WORK TO COMPLETE:
1) In the rows below, copy out verbatim the lines from the one containing "Give the centreline" up to and including the one containing "road 2 (residential): [(194,150),(159,115),(101,0)]".
2) Write the next part of the text on the benefits of a warmer world, picking up after its last sentence.

EXCERPTED PASSAGE:
┌──

The Growing Benefits of a Warmer World
Earth’s climate has changed many times throughout its history. During the last century and a half, average temperatures have risen modestly, though the warming trend has stalled for the past 16 years. Contrary to popular belief, climate change thus far has had positive effects, and the net benefits of warming are likely to be positive for the foreseeable future.
The Economic Effects of Climate Change. Economist Richard Tol recently reviewed 14 studies on the potential effects of future climate trends. He concluded that until 2080 (and perhaps beyond), a modest warming trend would have an overall positive effect on the global economy. The effects depend on the sensitivity of the climate to changes in levels of CO2, a principal greenhouse gas. Over the past 150 years, the atmospheric concentration of CO2 has risen from 280 parts per million to 380 ppm. Estimates of the climate’s sensitivity to increasing CO2 have fallen over the past few years, indicating temperatures may not rise as much as previously thought.
Based on his review of climate studies, Tol concluded:
- Over the past century and a half, the earth has warmed about 0.8oC, on average.
- Up to an additional 2.2oC rise in temperature — which the latest estimates suggest may not be reached until the end of the 21st century, if at all — the net benefits will continue to be substantial.
- However, even using older, higher sensitivity assumptions, Tol’s analysis suggests net benefits will accrue until 2080.
- The past century’s climate change has added 1.4 percent to global economic output, rising to 1.5 percent of GDP by 2025, and falling to 1.2 percent in additional global GDP by 2050.
Specifically, for example:
- The increased CO₂ level has boosted agriculture, adding 0.8 percent to GDP.
- Likewise, the reduced demand for heating added about 0.4 percent to GDP.

└──

RECORDS FOR THE EXERCISE:
┌──

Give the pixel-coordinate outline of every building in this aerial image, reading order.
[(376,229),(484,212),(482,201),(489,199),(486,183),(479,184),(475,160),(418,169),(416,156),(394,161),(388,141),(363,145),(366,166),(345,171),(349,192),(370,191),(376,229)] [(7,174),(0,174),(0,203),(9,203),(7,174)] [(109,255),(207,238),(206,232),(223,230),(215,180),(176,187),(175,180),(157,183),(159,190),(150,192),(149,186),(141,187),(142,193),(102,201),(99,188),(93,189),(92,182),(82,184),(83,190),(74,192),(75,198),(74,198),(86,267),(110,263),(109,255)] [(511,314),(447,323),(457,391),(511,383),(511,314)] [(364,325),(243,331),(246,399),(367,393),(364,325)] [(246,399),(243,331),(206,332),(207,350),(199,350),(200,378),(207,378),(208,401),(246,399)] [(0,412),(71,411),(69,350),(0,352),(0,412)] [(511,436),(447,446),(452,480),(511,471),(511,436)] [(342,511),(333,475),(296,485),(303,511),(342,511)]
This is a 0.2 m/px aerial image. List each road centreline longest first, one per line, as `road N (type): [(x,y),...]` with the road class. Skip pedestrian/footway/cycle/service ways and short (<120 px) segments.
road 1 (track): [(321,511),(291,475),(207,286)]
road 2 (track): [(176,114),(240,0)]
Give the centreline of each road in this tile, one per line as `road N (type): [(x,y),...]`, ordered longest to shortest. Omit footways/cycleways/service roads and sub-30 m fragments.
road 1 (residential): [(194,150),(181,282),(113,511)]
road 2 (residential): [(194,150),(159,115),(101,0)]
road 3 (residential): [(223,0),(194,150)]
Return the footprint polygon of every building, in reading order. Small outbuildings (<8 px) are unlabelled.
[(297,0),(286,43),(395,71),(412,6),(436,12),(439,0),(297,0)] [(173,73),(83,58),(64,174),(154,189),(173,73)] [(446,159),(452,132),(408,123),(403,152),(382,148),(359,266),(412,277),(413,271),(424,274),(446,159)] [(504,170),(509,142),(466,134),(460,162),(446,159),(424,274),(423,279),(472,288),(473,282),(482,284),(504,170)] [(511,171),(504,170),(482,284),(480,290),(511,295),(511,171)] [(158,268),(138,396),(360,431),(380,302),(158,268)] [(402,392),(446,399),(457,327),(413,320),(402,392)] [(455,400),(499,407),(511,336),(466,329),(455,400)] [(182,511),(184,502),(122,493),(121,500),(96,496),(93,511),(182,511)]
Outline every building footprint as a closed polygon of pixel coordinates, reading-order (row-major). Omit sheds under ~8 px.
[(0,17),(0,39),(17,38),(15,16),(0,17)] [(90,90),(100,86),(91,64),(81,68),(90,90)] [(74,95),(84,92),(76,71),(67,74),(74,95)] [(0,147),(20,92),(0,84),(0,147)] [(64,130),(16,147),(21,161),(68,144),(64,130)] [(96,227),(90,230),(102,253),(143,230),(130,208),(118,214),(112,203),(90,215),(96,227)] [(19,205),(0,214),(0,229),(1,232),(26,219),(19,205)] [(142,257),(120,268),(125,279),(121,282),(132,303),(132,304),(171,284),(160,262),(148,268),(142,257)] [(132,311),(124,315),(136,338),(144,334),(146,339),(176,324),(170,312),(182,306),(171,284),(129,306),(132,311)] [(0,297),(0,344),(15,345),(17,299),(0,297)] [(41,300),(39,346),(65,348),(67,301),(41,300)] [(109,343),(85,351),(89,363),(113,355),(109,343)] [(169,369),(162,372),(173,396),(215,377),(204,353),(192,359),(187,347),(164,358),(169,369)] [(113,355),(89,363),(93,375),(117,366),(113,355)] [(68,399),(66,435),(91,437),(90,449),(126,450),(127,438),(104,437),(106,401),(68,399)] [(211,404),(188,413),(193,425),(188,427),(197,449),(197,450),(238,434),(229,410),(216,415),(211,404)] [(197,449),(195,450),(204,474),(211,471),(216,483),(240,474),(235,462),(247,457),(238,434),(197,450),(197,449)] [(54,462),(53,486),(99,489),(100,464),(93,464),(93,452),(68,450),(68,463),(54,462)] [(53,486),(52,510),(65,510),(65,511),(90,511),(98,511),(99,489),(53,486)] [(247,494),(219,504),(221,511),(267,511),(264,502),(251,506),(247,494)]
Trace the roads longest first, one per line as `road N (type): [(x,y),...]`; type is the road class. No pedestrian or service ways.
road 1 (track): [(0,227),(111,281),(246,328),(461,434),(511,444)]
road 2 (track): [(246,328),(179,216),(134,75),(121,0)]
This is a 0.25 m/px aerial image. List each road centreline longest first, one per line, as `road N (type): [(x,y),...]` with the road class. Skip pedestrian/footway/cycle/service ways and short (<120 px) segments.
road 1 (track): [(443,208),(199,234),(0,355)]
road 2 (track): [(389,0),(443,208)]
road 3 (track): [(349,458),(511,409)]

└──

RESULTS OF THE EXERCISE:
1)
Give the centreline of each road in this tile, one per line as `road N (type): [(x,y),...]`, ordered longest to shortest. Omit footways/cycleways/service roads and sub-30 m fragments.
road 1 (residential): [(194,150),(181,282),(113,511)]
road 2 (residential): [(194,150),(159,115),(101,0)]

2)
Commentator Matt Ridley notes that an additional 1.5 percent of global output is the difference between survival and starvation for many people. Because wealth rates among the most significant factors in health, increasing wealth will help future people better adapt to whatever warming (or cooling) occurs.
Climate Change and Agriculture. According to Tol, enhanced agricultural productivity under higher CO2 conditions rates among the largest contributors to economic growth from climate change. As the figure shows, increased CO2 works as a fertilizer for plants, many of which evolved when levels were higher. In addition, higher CO2 levels enhance the efficiency of plants’ water use. Furthermore, since most of the warming so far has simply reduced nighttime lows, there are fewer growth-stunting frost events and longer growing seasons.
Agronomist and geographer Craig Idso calculated the monetary benefit of plant growth and crop production due to recent CO2 increases and estimated future benefits from higher CO2 levels. Idso found that:
- A 300-ppm increase in atmospheric CO2 levels increases plant biomass 25 percent to 55 percent.
- The annual total value of improved plant growth grew from $18.5 billion in 1961 to over $140 billion by 2011, amounting to $3.2 trillion over the 50-year period.
- Between now and 2050, CO2 enhancement will account for an estimated additional $9.8 trillion in crop production.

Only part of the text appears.